Che la vita si possa ridurre a regime binario – sì-no, on-off, bene-male – e noi, ovviamente, siamo sempre dalla parte del primo termine.

Il Giappone l’ho detto.
Mi resta il papa.
Sant’uomo: ai giovani del sud manda a dire che non devono «lasciarsi sedurre dai facili guadagni» né farsi «soffocare dalla disoccupazione».
Benedetto uomo.
Ma chi glieli scrive, i discorsi?

P.s. sul papa. Oggi, 15 giugno, ho scoperto chi scrive i discorsi al papa. «La compassione cristiana non ha niente a che vedere col pietismo e l’assistenzialismo», ha detto a Brindisi.
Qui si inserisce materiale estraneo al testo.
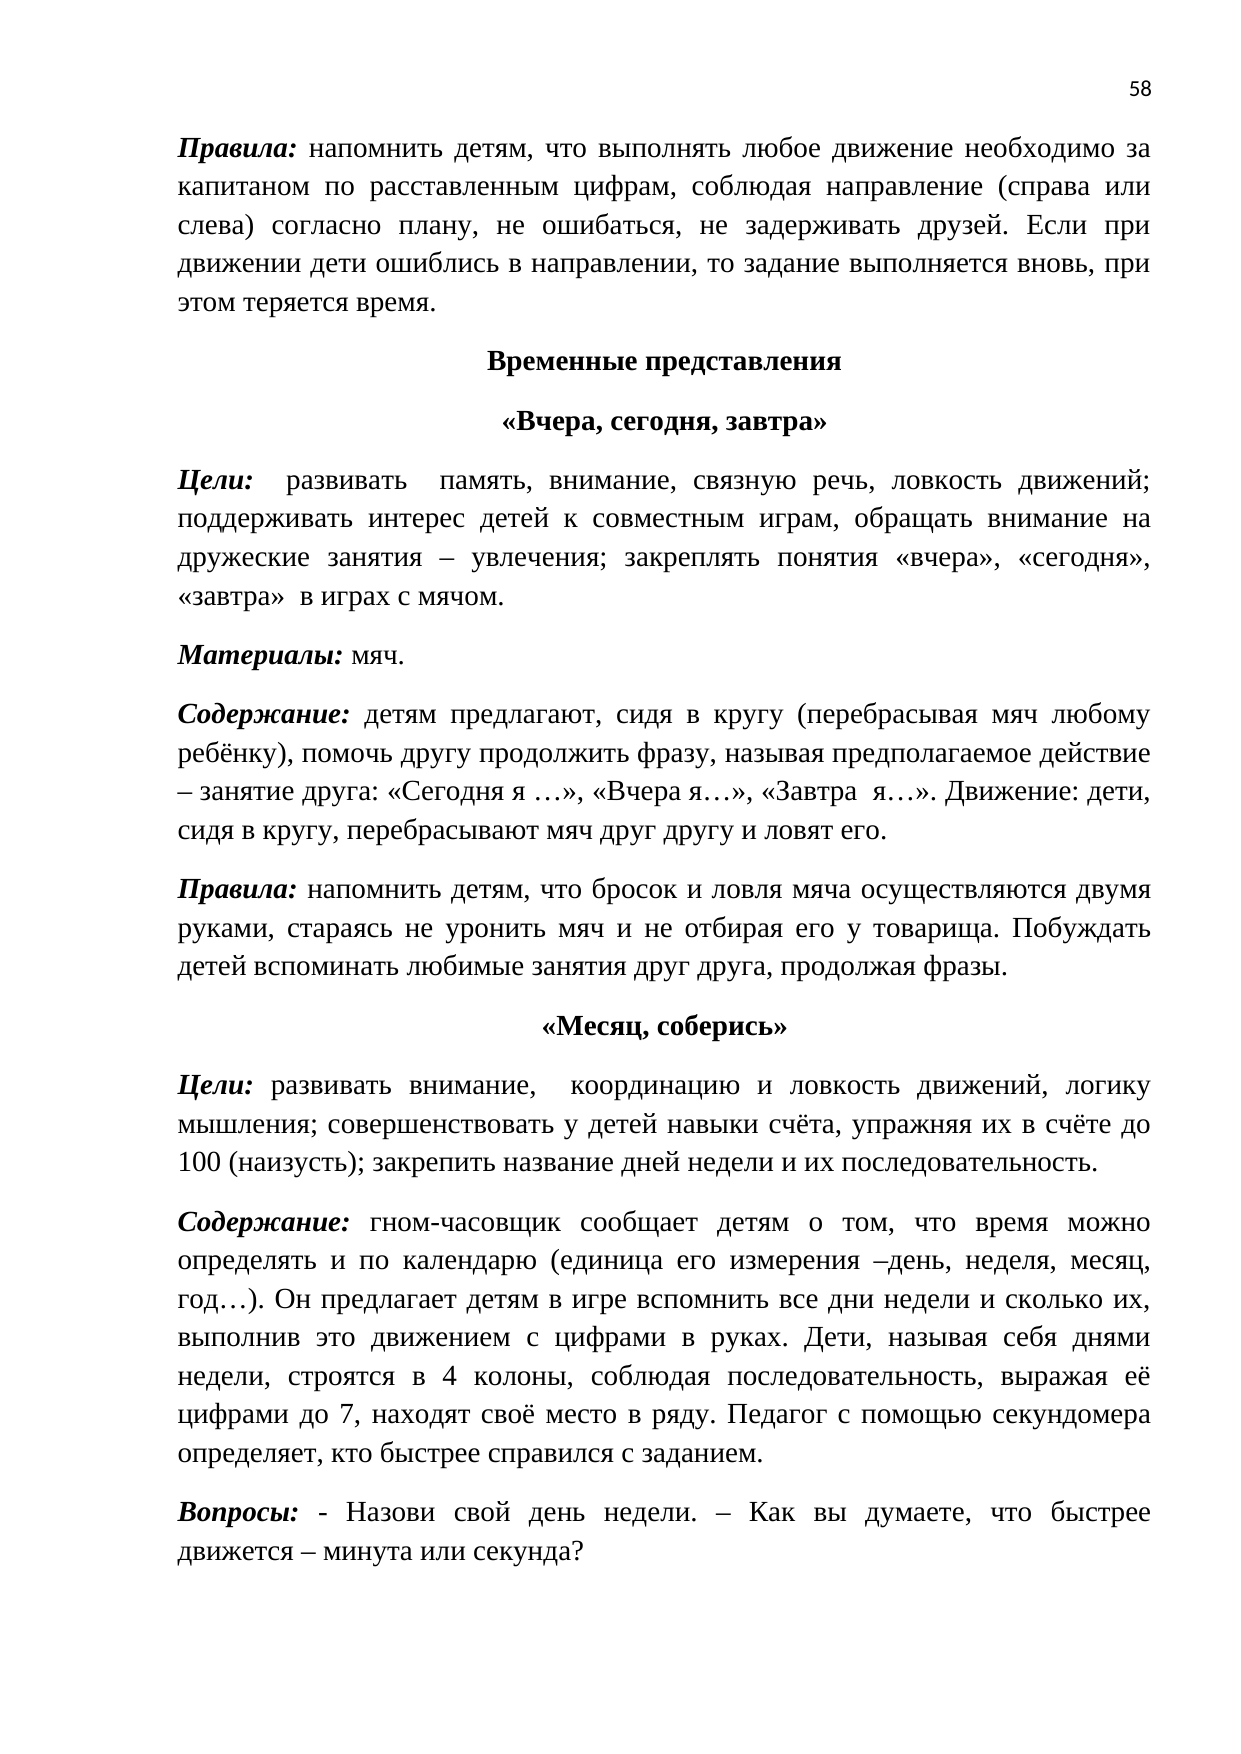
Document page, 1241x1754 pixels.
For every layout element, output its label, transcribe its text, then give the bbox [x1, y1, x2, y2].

text Временные представления [177, 343, 1152, 377]
text Цели: развивать внимание, координацию и ловкость движений, логику мышления; совершенствовать у детей навыки счёта, упражняя их в счёте до 100 (наизусть); закрепить название дней недели и их последовательность. [177, 1067, 1152, 1178]
text Содержание: гном-часовщик сообщает детям о том, что время можно определять и по календарю (единица его измерения –день, неделя, месяц, год…). Он предлагает детям в игре вспомнить все дни недели и сколько их, выполнив это движением с цифрами в руках. Дети, называя себя днями недели, строятся в 4 колоны, соблюдая последовательность, выражая её цифрами до 7, находят своё место в ряду. Педагог с помощью секундомера определяет, кто быстрее справился с заданием. [177, 1204, 1152, 1468]
text Содержание: детям предлагают, сидя в кругу (перебрасывая мяч любому ребёнку), помочь другу продолжить фразу, называя предполагаемое действие – занятие друга: «Сегодня я …», «Вчера я…», «Завтра я…». Движение: дети, сидя в кругу, перебрасывают мяч друг другу и ловят его. [177, 696, 1152, 846]
text Правила: напомнить детям, что бросок и ловля мяча осуществляются двумя руками, стараясь не уронить мяч и не отбирая его у товарища. Побуждать детей вспоминать любимые занятия друг друга, продолжая фразы. [177, 871, 1152, 982]
text «Вчера, сегодня, завтра» [177, 403, 1152, 436]
text Вопросы: - Назови свой день недели. – Как вы думаете, что быстрее движется – минута или секунда? [177, 1494, 1152, 1566]
text «Месяц, соберись» [177, 1008, 1152, 1041]
text Цели: развивать память, внимание, связную речь, ловкость движений; поддерживать интерес детей к совместным играм, обращать внимание на дружеские занятия – увлечения; закреплять понятия «вчера», «сегодня», «завтра» в играх с мячом. [177, 462, 1152, 611]
text Правила: напомнить детям, что выполнять любое движение необходимо за капитаном по расставленным цифрам, соблюдая направление (справа или слева) согласно плану, не ошибаться, не задерживать друзей. Если при движении дети ошиблись в направлении, то задание выполняется вновь, при этом теряется время. [177, 130, 1152, 317]
text Материалы: мяч. [177, 637, 1152, 671]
Che legame c’è – concettualmente – fra «pietismo», sentimento individuale sul quale il suffisso -ismo proietta un alone dispregiativo, e «assistenzialismo», termine ideologicamente contrassegnato col quale si intende criticamente riferirsi a un complesso di politiche sociali?
Penso che non ce ne sia nessuno. Neanche a volerlo cercare.
È solo una frase buttata lì per contenere una parola d’ordine, per far capire da che parte si sta.
E dunque, ho capito chi scrive i discorsi del papa.
Lo stesso ghost writer di Calderoli.